In this task, GPT-2 needed to answer arbitrary questions about a given passage. Let’s look at one example:


The 2008 Summer Olympics torch relay was run from March 24 until August 8, 2008, prior to the 2008 Summer Olympics, with the theme of “one world, one dream”. Plans for the relay were announced on April 26, 2007, in Beijing, China. The relay, also called by the organizers as the “Journey of Harmony”, lasted 129 days and carried the torch 137,000 km (85,000 mi) — the longest distance of any Olympic torch relay since the tradition was started ahead of the 1936 Summer Olympics.

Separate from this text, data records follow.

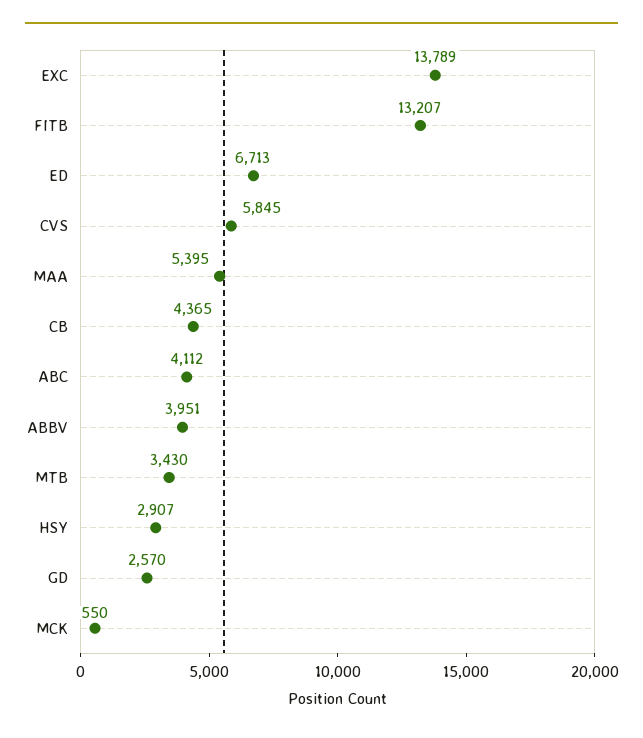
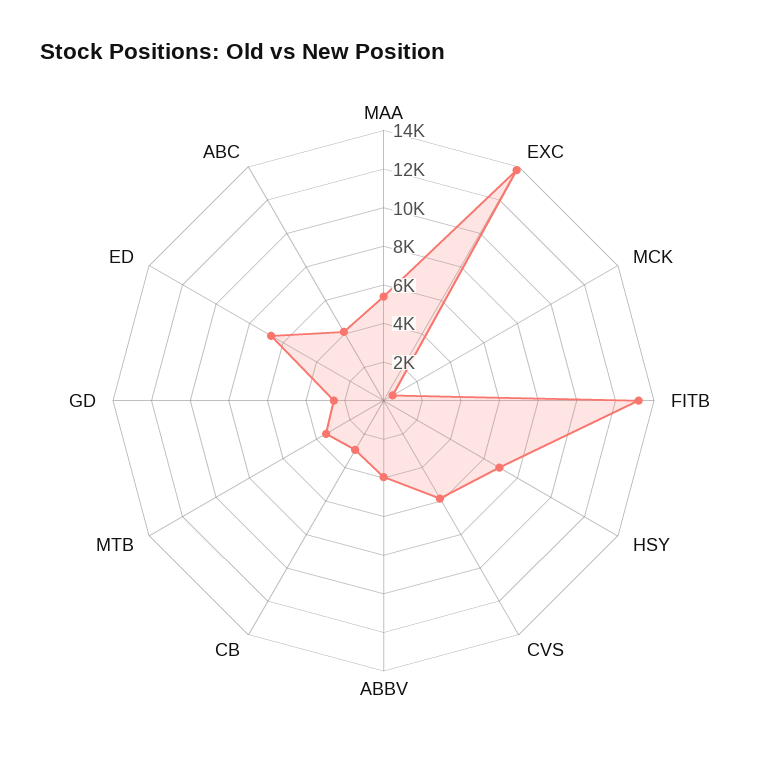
  {
    "EXC": 13789,
    "FITB": 13207,
    "ED": 6713,
    "CVS": 5845,
    "MAA": 5395,
-   "CB": 4365,
+   "CB": 3000,
    "ABC": 4112,
    "ABBV": 3951,
    "MTB": 3430,
-   "HSY": 2907,
+   "HSY": 7000,
    "GD": 2570,
    "MCK": 550
  }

After being lit at the birthplace of the Olympic Games in Olympia, Greece on March 24, the torch traveled to the Panathinaiko Stadium in Athens, and then to Beijing, arriving on March 31. From Beijing, the torch was following a route passing through six continents. The torch has visited cities along the Silk Road, symbolizing ancient links between China and the rest of the world. The relay also included an ascent with the flame to the top of Mount Everest on the border of Nepal and Tibet, China from the Chinese side, which was closed specially for the event.

Q: What was the theme?
 A: “one world, one dream”.

Q: What was the length of the race?
 A: 137,000 km

Q: Was it larger than previous ones?
 A: No

Q: Where did the race begin?
 A: Olympia, Greece

Q: Is there anything notable about that place?
 A: birthplace of Olympic Games

Q: Where did they go after?
 A: Athens

Q: How many days was the race?
 A: seven

Q: Did they visit any notable landmarks?
 A: Panathinaiko Stadium

Q: And did they climb any mountains?


The results shown by GPT-2 demonstrate that is possible for a single NLU model to be adapted to different tasks. However, that fact also has important societal implications as bad actors can trick models malicious purposes such as fake news generation or spam generation. For this reason, OpenAI decided to only open source a small version of the GPT-2 until more research can be done in this area. Regardless, the principles of GPT-2 are an important milestone in NLU research.